Omitting all images, transcribe the entries word for word.

Supplied material:
[Start of section]

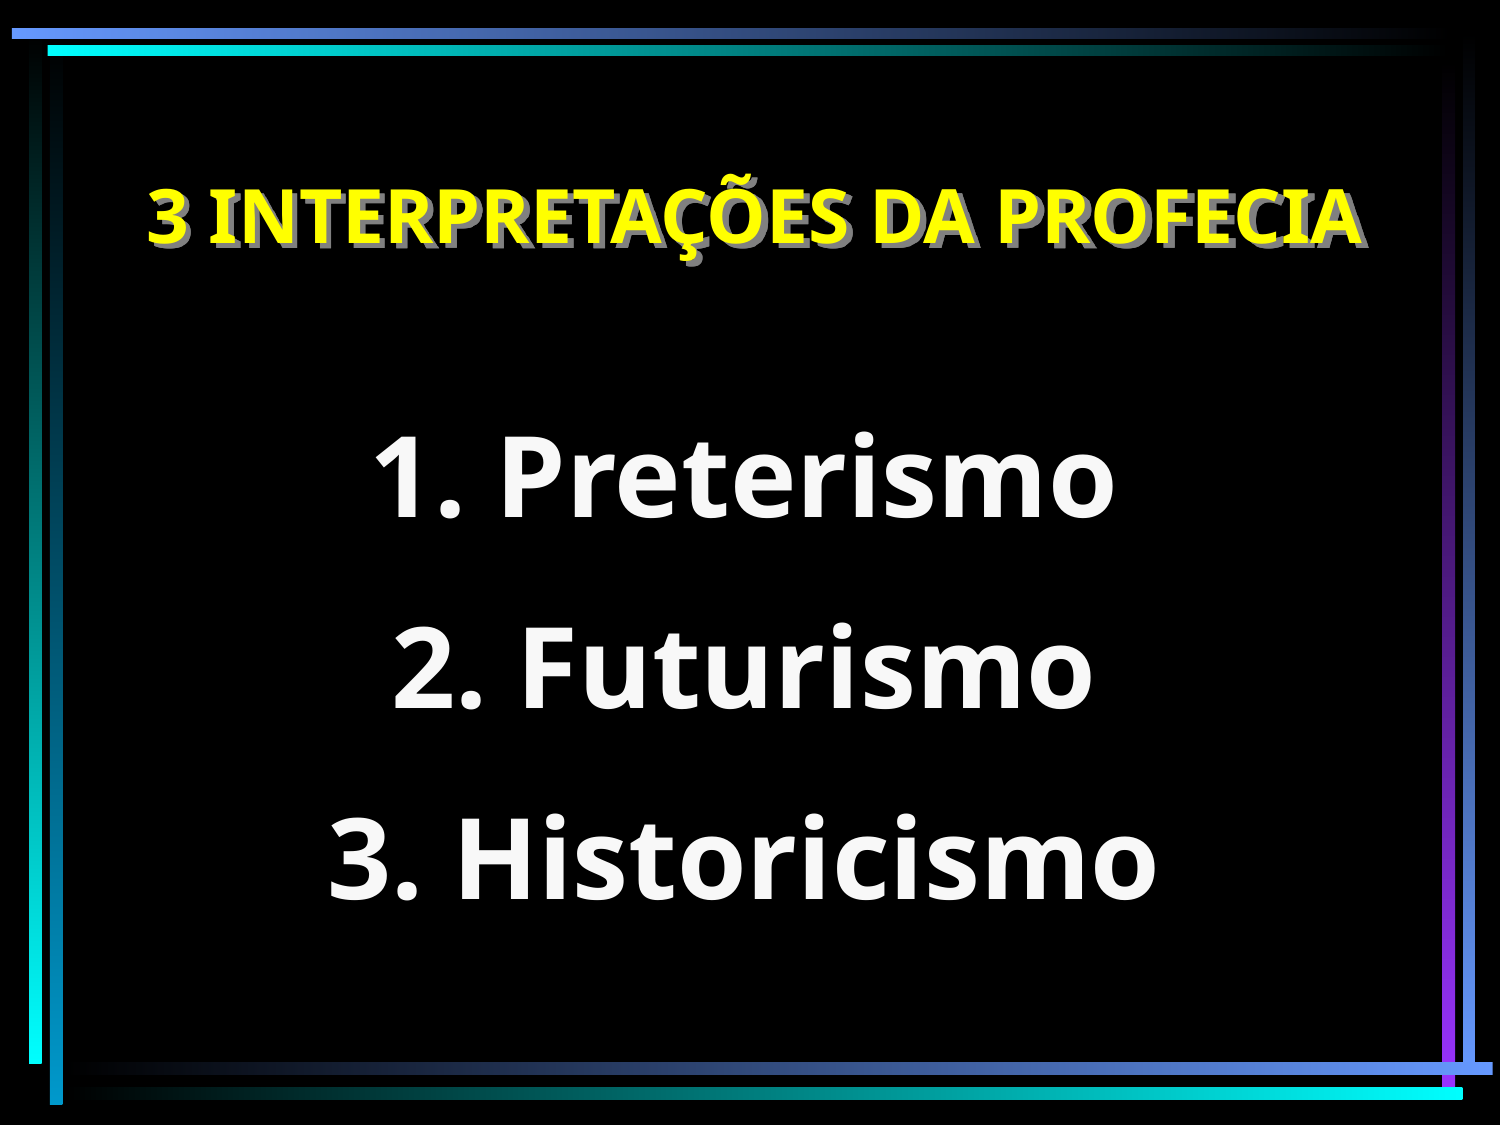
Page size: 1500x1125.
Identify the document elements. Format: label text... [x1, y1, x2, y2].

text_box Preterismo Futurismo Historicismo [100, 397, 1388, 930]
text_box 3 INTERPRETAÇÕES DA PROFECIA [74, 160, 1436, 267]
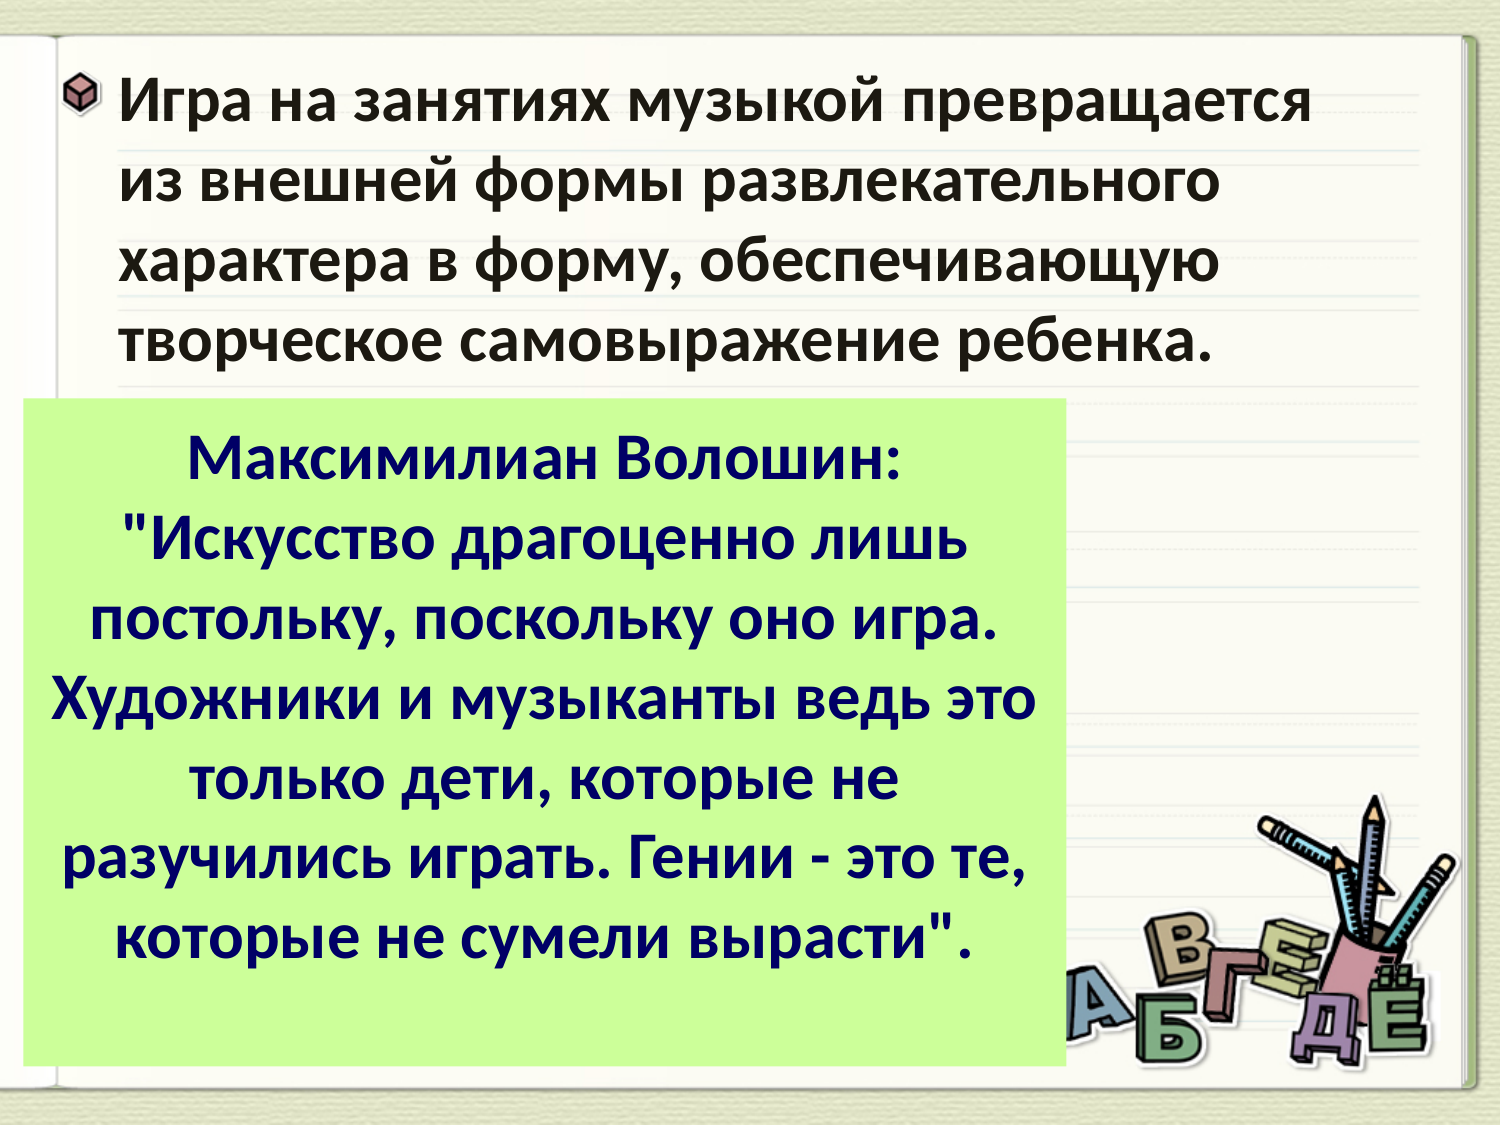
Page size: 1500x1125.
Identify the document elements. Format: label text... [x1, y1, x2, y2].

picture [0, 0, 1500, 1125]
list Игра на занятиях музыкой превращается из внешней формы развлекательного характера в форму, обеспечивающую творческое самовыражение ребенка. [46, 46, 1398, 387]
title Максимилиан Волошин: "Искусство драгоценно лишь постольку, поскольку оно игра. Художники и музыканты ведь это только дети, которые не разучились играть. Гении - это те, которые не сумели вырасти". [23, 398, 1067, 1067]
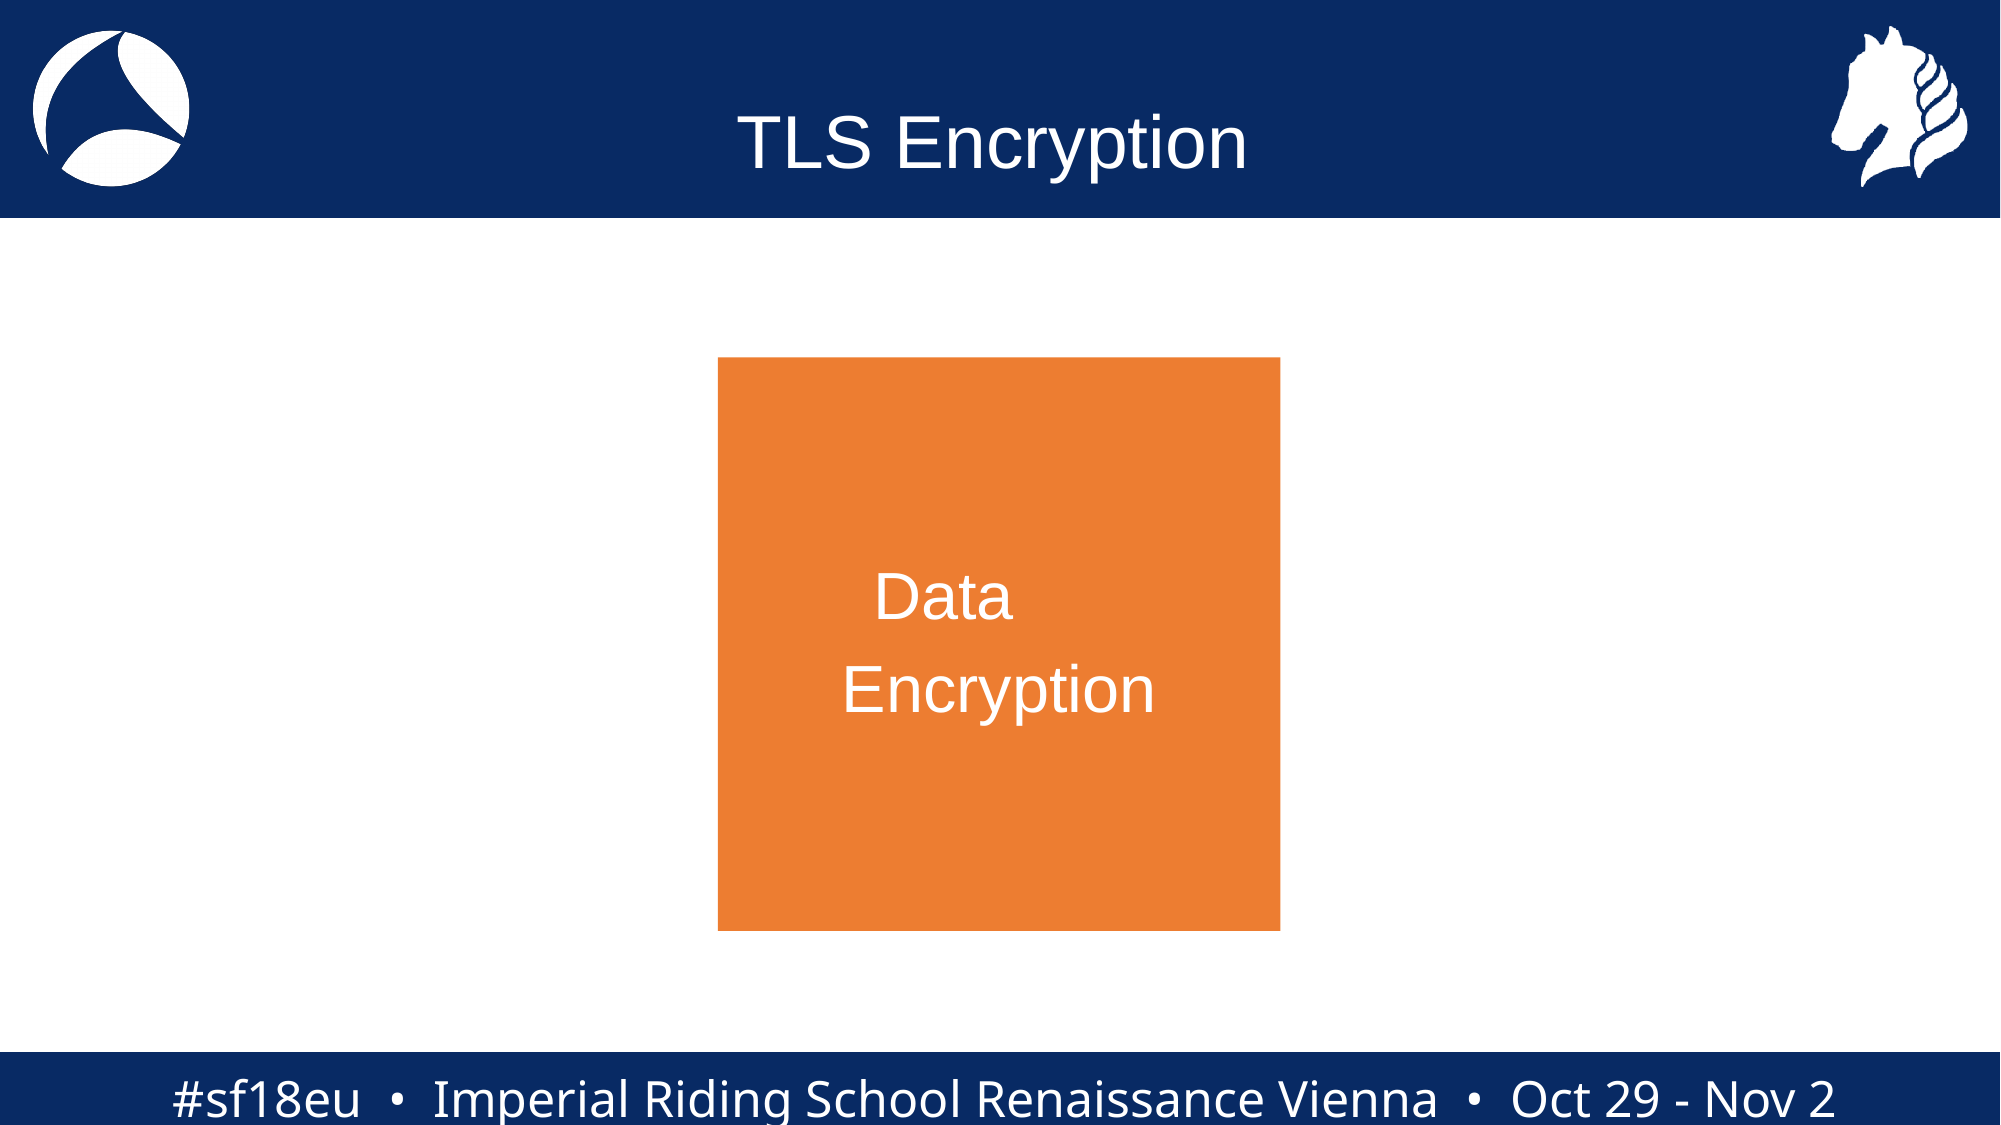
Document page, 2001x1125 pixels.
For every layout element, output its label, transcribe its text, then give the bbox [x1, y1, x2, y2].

[End of section]

Answer to this exercise:
Page size: 1500x1125.
Identify the document elements. Format: label text... [x1, y1, x2, y2].

text_box Preterismo Futurismo Historicismo [100, 397, 1388, 930]
text_box 3 INTERPRETAÇÕES DA PROFECIA [74, 160, 1436, 267]
Page size: 1500x1125.
Identify the document elements. Format: label text... [x1, y1, x2, y2].

picture [0, 0, 1500, 1125]
list Игра на занятиях музыкой превращается из внешней формы развлекательного характера в форму, обеспечивающую творческое самовыражение ребенка. [46, 46, 1398, 387]
title Максимилиан Волошин: "Искусство драгоценно лишь постольку, поскольку оно игра. Художники и музыканты ведь это только дети, которые не разучились играть. Гении - это те, которые не сумели вырасти". [23, 398, 1067, 1067]
Document page, 2001x1125 pixels.
For every layout element, output its label, transcribe its text, then give the bbox [x1, y1, x2, y2].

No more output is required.